→ Written task
In the thread about art matching the sofa, what does Martin Rice say is now drying on his ware shelves?

Martin Rice on fri 23 aug 02


Gavin wrote:

"If art takes you to wherever the artist has intended...Then you'd better
want to go there, if you intend to buy it and live with it. Makers of art
these days seem intent on making a "statement". People who buy art to live
with it may admire the sentiment, but they probably don't want to live with
it 24/7."

I'd suggest beware of the "intentional fallacy." That means that regardless
of what the artist intended it's by no means a given that he/or she has
achieved that intention.

But more important that that, whatever the artist intended his/her work to
mean or to be is, in fact meaningless. As soon as a work of art leaves its
creator it takes on a meaning, intention, indeed life of its own that is
afforded it by the new viewer, listener, or reader. There is no universal or
correct meaning for art, there is only the individual's experience of the
work. Or, a bit more flippantly but seriously, "art don't mean, it be." And
it's being is determined by it's current owner, possessor, user, reader,
listener, viewer.

So for some of us it does indeed have to match the sofa because that's the
way we find our aesthetic experience enhanced, and for others of us it
doesn't. It's really as simple as that.

On a different tack: for those of you who so generously gave of your time
and experience to help me with my question about mug handles, I now have
drying on my ware shelves my very first mugs with handles! God are they
ugly mugs and handles, but....they're my ugly mugs and handles, and, most
important, I've taken the first step on this particular learning curve.

Regards,
Martin
Lagunas de Barú, Costa Rica
http://www.rice-family.org

Joyce Lee on fri 23 aug 02


AND if good art is good art .... period ... and doesn't
require being a match or a blend for its surroundings
........ how come gallery owners and museum directors place such great =
emphasis on Placement, Background,
Eye Appeal etc for their displays? How
come some of the perfection of a
masterfully thrown/decorated/fired teabowl by a master potter ... a =
teabowl worth thousands of dollars in some settings ...may be lost when=20
placed in a
jumble with other much lesser objects in
.... say ..... a garage sale ..... and sell for
fifty cents??

Joyce
In the Mojave

Gavin Stairs on fri 23 aug 02


At 07:35 AM 23/08/2002 -0700, you wrote:
>AND if good art is good art .... period ... and doesn't
>require being a match or a blend for its surroundings
>...

If art takes you to wherever the artist has intended...

Then you'd better want to go there, if you intend to buy it and live with it.

Makers of art these days seem intent on making a "statement". People who
buy art to live with it may admire the sentiment, but they probably don't
want to live with it 24/7.

→ Source information
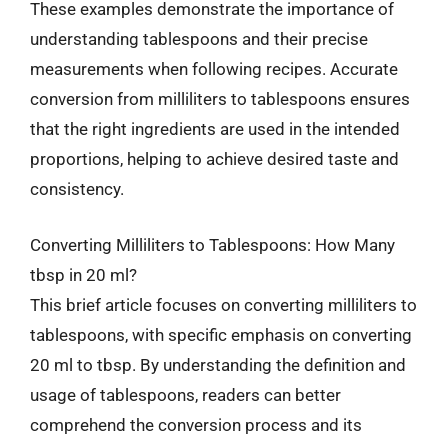
These examples demonstrate the importance of
understanding tablespoons and their precise
measurements when following recipes. Accurate
conversion from milliliters to tablespoons ensures
that the right ingredients are used in the intended
proportions, helping to achieve desired taste and
consistency.
Converting Milliliters to Tablespoons: How Many
tbsp in 20 ml?
This brief article focuses on converting milliliters to
tablespoons, with specific emphasis on converting
20 ml to tbsp. By understanding the definition and
usage of tablespoons, readers can better
comprehend the conversion process and its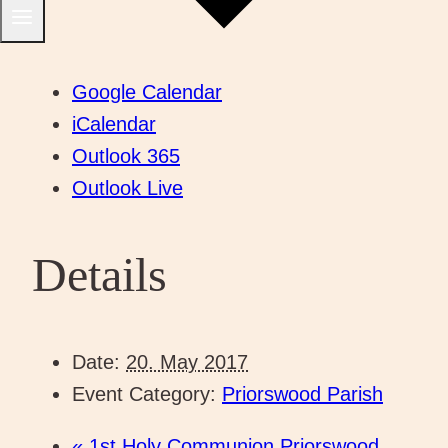
Google Calendar
iCalendar
Outlook 365
Outlook Live
Details
Date:
20. May 2017
Event Category:
Priorswood Parish
«
1st Holy Communion Priorswood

→ Answer space
His very first mugs with handles.